Key concepts
A short glossary of the terms used throughout SES.
Geometry
- Slab — a load-bearing area. Loads applied to a slab are distributed to the supports around and beneath it.
- Beam / wall / column — supports that collect load from slabs. Walls and columns carry load vertically down the building.
- Grid — reference lines for laying out and snapping geometry.
Loads
- Dead load (DEAD) — permanent self-weight of the structure and finishes.
- Live load (LIVE) — variable occupancy/usage load.
- Area / line / point loads — how a load is applied geometrically. Area loads (UDLs) are pressures over a region; line loads run along a member; point loads act at a node.
Analysis
- Tributary area — each support is assigned the slab region closest to it (a Voronoi-style partition). Loads in that region flow to that support.

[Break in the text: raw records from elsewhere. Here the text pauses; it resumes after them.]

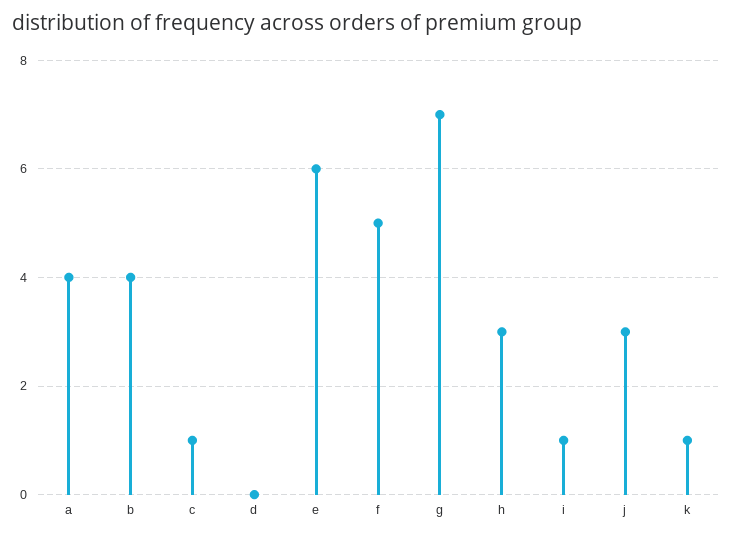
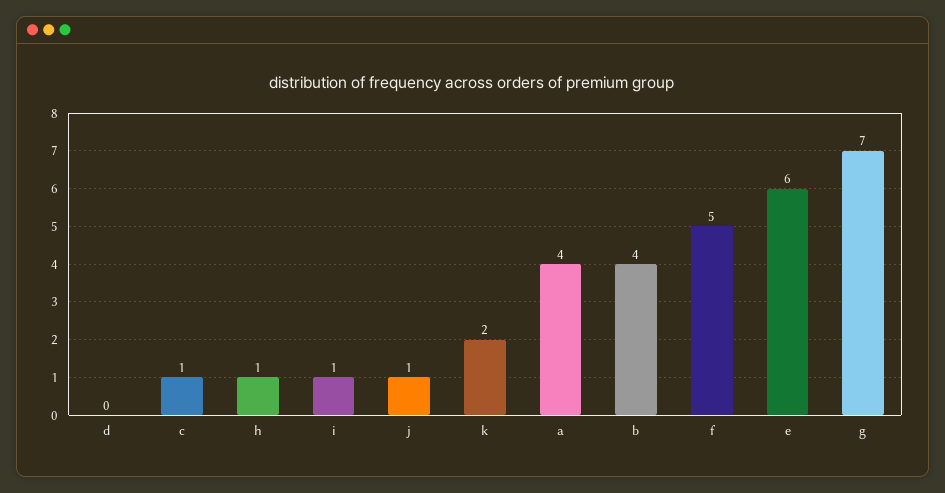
  {
    "a": 4,
    "b": 4,
    "c": 1,
    "d": 0,
    "e": 6,
    "f": 5,
    "g": 7,
-   "h": 3,
+   "h": 1,
    "i": 1,
-   "j": 3,
+   "j": 1,
-   "k": 1
+   "k": 2
  }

- FEM reactions — instead of a geometric partition, the slab is meshed and solved as finite-element plates (DKT triangles) to obtain support reactions. This captures stiffness effects a tributary partition cannot.
- Load run-down — accumulating reactions from each floor down through the supporting elements to the foundations.
When to use tributary vs FEM
Tributary is fast and intuitive for regular layouts. FEM is more accurate for irregular geometry, stiffness-sensitive layouts, and partial-area loads. SES can compute both and compare them side by side.